## Text excerpt
        bestFound = ga.evolve(100, 0.6, 0.01)
        print(bestFound)
        ga.plotStats("Sum GA")
    
  6. sum GA results

    Once you are convinced that the genetic algorithm is working properly, you will then move on to creating a specialized genetic algorithm that can evolve the weights and biases of a neural network.

    Implement the NeuralGA class

    Open the file neural_ga.py. This class is a specialization of the basic GeneticAlgorithm class. Rather than creating chromosomes of bits, it creates chromosomes of neural network weights (floating point numbers). There are only two methods you need to re-implement: initalizePopulation and mutate.

    There is some test code provided that creates a population of size 5 of a small neural network with an input layer of size 2, an output layer of size 1, and no hidden layers. To execute this test code do:

        python3 neural_ga.py
      
    You should see that each chromosome contains small random weights and that about 30 percent of the weights get mutated to new small random weights.

    Once this is working, you are ready apply your NeuralGA class to a reinforcement learnng problem.

    Implement the RLNeuralGA class

    In Lab 8, we used approximate Q-learning to solve the Cart Pole problem. We accomplished this by approximating the Q-learning table with a neural network. The inputs to the neural network were the states of the problem and the outputs were the estimated Q-values of doing each action in the given state. We applied back-propagataion to learn the weights, using the Q-learning update rule to generate targets for training.

    Now that you have implemented GAs, we can tackle sequential decision problems in a new way. We will again use a neural network to represent the solution. Like before, the inputs to the network will represent the states of the problem, but now the outputs will represent the actions directly. Our goal will be to find a set of weights for the network such that the total reward received when following its action outputs is maximized. We will accomplish this by generating a population of random weight settings, and go through generations of selection, crossover, and mutation to find better and better weights. The fitness function will be the total reward received over an episode of choosing actions using the neural network.

    The benefits of this approach over Q-learing are that now our actions need not be discrete, and our policy for behavior is much more direct--we are not learning values first, and then building a policy from them. We will compare the GA to Q-learning at solving the Cart Pole problem.

    Open the file cartpole_neural_ga.py and complete the methods fitness and isDone. Here is pseudocode for the fitness method:

      create a neural network with the appropriate layer sizes
      if in 'testing' mode (i.e. passed a filename, not a chromosome)
         set the weights of the network using the file
      else
         set the weights of the network using the chromosome
      state, _ = reset the env
      initialize total_reward to 0
      loop over steps 
         when render is True, render the env
         get the network's output from predicting the current state
         choose action with max output value (hint: use np.argmax)
         step the environment using that action saving the result
         get the state, reward, and done from the result
         update total_reward using the current reward
         when done, break from the loop
      if total_reward > bestEverScore 
         save network weights to a file
      return total_reward
    

    In order to use OpenAI Gym you'll need to activate the CS63 virtual environment:

    source /usr/swat/bin/CS63env
    

    To run the code do:

    python3 cartpole_neural_ga.py
    

    You should find that the GA can fairly quickly discover a set of weights that solve the Cart Pole problem.

    cart pole GA results

    The cart pole GA should save the neural network weights associated with the best ever chromosome found in a file called bestEver.wts. To test out these weights do:

          python3 testBest.py  
          
    This will render the cart pole environment and you should see that the pole is balanced for all 200 steps. There is some randomness in the testing, so some tests may not make it all the way until the end.

    Submitting

    Use git to add, commit, and push the files that you modified.

## Recorded data
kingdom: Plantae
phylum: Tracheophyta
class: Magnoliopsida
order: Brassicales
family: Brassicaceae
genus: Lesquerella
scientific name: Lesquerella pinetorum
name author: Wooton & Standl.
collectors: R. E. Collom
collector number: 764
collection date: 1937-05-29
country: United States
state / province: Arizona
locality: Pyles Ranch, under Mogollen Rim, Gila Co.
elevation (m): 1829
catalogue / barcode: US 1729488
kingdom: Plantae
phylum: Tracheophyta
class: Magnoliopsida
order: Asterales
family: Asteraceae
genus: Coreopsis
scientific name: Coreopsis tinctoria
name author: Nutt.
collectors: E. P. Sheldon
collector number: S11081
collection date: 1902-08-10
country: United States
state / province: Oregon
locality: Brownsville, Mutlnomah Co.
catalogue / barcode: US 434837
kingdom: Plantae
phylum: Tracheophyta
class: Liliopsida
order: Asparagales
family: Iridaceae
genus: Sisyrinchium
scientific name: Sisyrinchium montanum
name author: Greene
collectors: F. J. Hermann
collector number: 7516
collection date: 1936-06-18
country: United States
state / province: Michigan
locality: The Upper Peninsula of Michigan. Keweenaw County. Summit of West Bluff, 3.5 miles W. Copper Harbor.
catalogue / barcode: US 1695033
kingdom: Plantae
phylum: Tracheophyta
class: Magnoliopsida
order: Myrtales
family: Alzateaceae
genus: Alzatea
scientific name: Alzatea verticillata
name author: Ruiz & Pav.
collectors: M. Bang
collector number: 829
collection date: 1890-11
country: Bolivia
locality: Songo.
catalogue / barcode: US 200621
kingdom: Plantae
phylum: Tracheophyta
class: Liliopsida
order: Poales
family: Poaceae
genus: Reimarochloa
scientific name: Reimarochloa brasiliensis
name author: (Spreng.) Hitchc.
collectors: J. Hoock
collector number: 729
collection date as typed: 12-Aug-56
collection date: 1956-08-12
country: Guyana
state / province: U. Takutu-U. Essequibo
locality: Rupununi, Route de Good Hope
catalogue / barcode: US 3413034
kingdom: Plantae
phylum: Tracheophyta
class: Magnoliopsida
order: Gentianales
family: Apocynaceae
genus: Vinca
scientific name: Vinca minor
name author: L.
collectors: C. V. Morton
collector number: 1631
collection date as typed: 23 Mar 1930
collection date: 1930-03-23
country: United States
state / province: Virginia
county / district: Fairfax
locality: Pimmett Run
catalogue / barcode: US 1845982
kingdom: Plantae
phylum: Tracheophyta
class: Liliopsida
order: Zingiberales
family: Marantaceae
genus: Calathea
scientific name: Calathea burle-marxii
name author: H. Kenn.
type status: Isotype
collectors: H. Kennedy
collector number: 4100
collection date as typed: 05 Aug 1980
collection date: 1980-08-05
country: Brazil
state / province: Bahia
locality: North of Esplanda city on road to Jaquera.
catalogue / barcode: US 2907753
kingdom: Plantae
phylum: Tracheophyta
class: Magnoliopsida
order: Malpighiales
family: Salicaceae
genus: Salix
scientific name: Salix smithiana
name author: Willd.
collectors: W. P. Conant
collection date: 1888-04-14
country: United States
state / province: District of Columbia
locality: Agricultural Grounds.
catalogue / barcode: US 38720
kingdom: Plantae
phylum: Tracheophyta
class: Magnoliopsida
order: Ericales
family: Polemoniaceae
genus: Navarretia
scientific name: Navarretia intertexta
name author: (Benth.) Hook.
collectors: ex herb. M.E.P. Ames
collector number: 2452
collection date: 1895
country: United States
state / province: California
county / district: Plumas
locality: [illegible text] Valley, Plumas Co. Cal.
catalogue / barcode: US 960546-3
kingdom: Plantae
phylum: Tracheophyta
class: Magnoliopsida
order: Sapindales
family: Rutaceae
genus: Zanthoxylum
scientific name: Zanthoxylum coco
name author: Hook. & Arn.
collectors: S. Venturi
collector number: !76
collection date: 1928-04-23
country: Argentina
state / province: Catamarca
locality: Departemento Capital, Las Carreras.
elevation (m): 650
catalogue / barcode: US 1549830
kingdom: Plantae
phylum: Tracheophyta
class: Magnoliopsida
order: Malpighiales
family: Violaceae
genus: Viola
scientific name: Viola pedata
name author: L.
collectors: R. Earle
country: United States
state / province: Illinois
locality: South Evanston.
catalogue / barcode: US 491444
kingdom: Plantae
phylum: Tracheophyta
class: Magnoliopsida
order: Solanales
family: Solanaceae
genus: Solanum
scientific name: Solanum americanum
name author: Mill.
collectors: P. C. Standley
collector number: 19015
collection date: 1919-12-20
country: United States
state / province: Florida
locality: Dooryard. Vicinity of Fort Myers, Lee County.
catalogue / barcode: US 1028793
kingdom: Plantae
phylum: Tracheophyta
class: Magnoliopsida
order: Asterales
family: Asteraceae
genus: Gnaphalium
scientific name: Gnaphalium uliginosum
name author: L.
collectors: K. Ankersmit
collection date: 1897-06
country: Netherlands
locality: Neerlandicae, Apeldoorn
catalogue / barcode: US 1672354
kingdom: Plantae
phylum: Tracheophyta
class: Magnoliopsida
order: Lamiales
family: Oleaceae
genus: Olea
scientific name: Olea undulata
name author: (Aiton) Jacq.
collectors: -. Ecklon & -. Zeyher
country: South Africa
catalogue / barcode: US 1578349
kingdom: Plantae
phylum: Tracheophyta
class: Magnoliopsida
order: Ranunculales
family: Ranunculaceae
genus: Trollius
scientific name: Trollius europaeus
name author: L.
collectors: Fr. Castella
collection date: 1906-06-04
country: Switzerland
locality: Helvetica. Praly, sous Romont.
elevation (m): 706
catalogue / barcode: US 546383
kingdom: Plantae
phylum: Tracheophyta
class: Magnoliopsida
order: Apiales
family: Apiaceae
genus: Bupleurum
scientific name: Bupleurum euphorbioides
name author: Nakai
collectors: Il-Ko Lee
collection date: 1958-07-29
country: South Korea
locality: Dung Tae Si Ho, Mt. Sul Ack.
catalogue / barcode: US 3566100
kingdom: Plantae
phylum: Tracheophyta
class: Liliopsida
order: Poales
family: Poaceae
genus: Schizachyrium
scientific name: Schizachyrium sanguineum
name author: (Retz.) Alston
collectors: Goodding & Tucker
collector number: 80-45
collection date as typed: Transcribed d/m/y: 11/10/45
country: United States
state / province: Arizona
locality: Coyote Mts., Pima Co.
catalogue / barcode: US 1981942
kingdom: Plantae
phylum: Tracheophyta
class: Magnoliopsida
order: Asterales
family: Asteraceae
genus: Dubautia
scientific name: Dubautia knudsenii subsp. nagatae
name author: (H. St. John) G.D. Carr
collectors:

## The problem
Quote the genetic algorithm lab text above from "Open the file neural_ga.py." to "initalizePopulation and mutate.".

## Solution to this task
Open the file neural_ga.py. This class is a specialization of the basic GeneticAlgorithm class. Rather than creating chromosomes of bits, it creates chromosomes of neural network weights (floating point numbers). There are only two methods you need to re-implement: initalizePopulation and mutate.